Directions =
• A. According to the SR-IOV networking text, which way of inserting an SR-IOV NIC into a KVM VM is the simplest to set up?
• B. Please write the next paragraph of the SR-IOV networking text, starting after its last sentence.

Source document =
☆ ☆ ☆ ☆
In every configuration, the test VM was able to communicate with both the host and with the external traffic generator, and the VM was able to continue communicating with the external traffic generator even when the host PF had no IP address assigned to it as long as the PF link state on the host remained up. Additionally, I found that when all 4 VFs were inserted simultaneously using the virtual network adapter pool method into the VM and iperf ran simultaneously on all 4 network connections, each connection still maintained the same performance as if run separately.

Conclusion

Using SR-IOV network adapter VFs in a VM can accelerate north-south network performance (that is, traffic with endpoints outside the host machine) by allowing traffic to bypass the host machine’s network stack. There are several ways to insert an SR-IOV NIC into a KVM VM using the command line and virt-manager, but using a virtual network pool of SR-IOV VFs is the simplest to set up and provides performance that is as good as the other methods. If you need to be able to select which VF to insert into the VM, the VF PCI passthrough option will likely be best for your. And if you must use the macvtap method, be sure to select ‘virtio’ as your host device type, otherwise your performance will be very poor. Additionally, if you are using an Intel Ethernet Controller XL710, consider using DPDK in the VM in order to take full advantage of the SR-IOV adapter’s speed.
☆ ☆ ☆ ☆
Data excerpt =
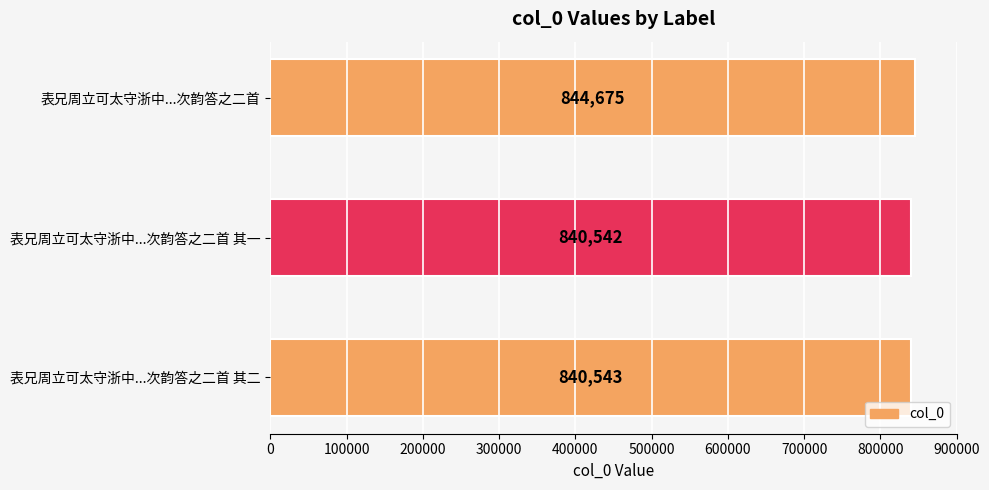

How many distinct data groups are displayed?

1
☆ ☆ ☆ ☆
Expected responses =
• A. Using a virtual network pool of SR-IOV VFs.

• B.
About the Author

Clayne Robison is a Platform Application Engineer at Intel, working with software companies in Software Defined Networks and Network Function Virtualization. He lives in Mesa, Arizona, USA with his wife and the six of his eight children still at home. He’s a foodie that enjoys travelling around the world, always with his wife, and sometimes with the kids. When he has time to himself (which isn’t very often), he enjoys gardening and tending the citrus trees in his yard.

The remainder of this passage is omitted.